- [Kerjakan Berikut Ini]:
a: Dalam tulisan tentang Covid-19, apa kepanjangan OTG?
b: Salin persis bagian tulisan tentang Covid-19 mulai dari "Nelayan-nelayan kecil hanya" sampai dengan "Maksud sebenarnya Covid-19.".

- [Potongan Dokumen]:
◆ ◆ ◆ ◆

Menangkap Covid-19 di "Bibir Pantai"

Emeraldy Chatra, Dosen Ilmu Komunikasi Unand Padang

Emeraldy Chatra
Dosen Ilmu Komunikasi Universitas Andalas Padang

Nelayan-nelayan kecil hanya mampu menangkap ikan di pinggir pantai. Mereka tak punya peralatan dan juga keterampilan untuk menangkap ikan jauh ke tengah laut. Hasilnya tentu hanya ikan-ikan kecil.

Sementara di tengah laut ada jutaan ikan besar berenang bebas. Di antaranya ada yang ganas, yang dapat menghancurkan kapal dengan serangan mendadak. Ikan-ikan seperti itu hanya dapat ditangkap dengan alat dan metode yang canggih, yang diterapkan oleh orang yang berketerampilan canggih pula.

Tulisan ini tidak bermaksud bercerita tentang ikan-ikan di laut. Ikan-ikan itu hanya perumpamaan. Maksud sebenarnya Covid-19.

Menangkap ikan di tepi pantai adalah perumpamaan untuk ‘menangkap’ orang terpapar Covid-19 di tempat-tempat tertentu. Seperti di bandara, di pos-pos pemeriksaan di perbatasan provinsi, atau di klinik-klinik.  Tempat itu ibarat pinggir pantai saja.

Sementara orang-orang yang terpapar Covid-19 yang lebih banyak jumlahnya justru tidak di tempat itu. Tapi di tengah-tengah masyarakat. Mereka tidak terlihat, tak terpantau karena kadang tanpa gejala. Mereka disebut OTG. Orang Tanpa Gejala.

◆ ◆ ◆ ◆

- [Daftar Data]:
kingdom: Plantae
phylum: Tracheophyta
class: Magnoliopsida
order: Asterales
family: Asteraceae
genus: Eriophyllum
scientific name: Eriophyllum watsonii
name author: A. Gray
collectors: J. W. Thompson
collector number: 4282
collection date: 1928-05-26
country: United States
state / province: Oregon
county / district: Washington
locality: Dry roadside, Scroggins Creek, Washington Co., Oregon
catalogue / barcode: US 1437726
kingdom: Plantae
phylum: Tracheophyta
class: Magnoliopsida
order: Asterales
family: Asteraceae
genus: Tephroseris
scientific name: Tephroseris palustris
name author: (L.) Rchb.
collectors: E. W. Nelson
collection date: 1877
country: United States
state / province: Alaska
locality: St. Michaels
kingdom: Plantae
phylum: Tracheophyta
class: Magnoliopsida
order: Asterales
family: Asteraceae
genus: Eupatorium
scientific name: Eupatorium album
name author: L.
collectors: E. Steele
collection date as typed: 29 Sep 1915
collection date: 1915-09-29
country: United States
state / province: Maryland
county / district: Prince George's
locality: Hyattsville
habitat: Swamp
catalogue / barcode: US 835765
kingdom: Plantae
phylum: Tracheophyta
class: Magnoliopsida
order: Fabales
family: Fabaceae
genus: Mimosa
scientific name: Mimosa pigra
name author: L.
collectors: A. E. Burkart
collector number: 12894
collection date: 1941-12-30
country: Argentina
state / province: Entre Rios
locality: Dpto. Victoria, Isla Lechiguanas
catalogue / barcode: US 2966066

◆ ◆ ◆ ◆

- [Hasil Tugas]:
a: Orang Tanpa Gejala.

b:
Nelayan-nelayan kecil hanya mampu menangkap ikan di pinggir pantai. Mereka tak punya peralatan dan juga keterampilan untuk menangkap ikan jauh ke tengah laut. Hasilnya tentu hanya ikan-ikan kecil.

Sementara di tengah laut ada jutaan ikan besar berenang bebas. Di antaranya ada yang ganas, yang dapat menghancurkan kapal dengan serangan mendadak. Ikan-ikan seperti itu hanya dapat ditangkap dengan alat dan metode yang canggih, yang diterapkan oleh orang yang berketerampilan canggih pula.

Tulisan ini tidak bermaksud bercerita tentang ikan-ikan di laut. Ikan-ikan itu hanya perumpamaan. Maksud sebenarnya Covid-19.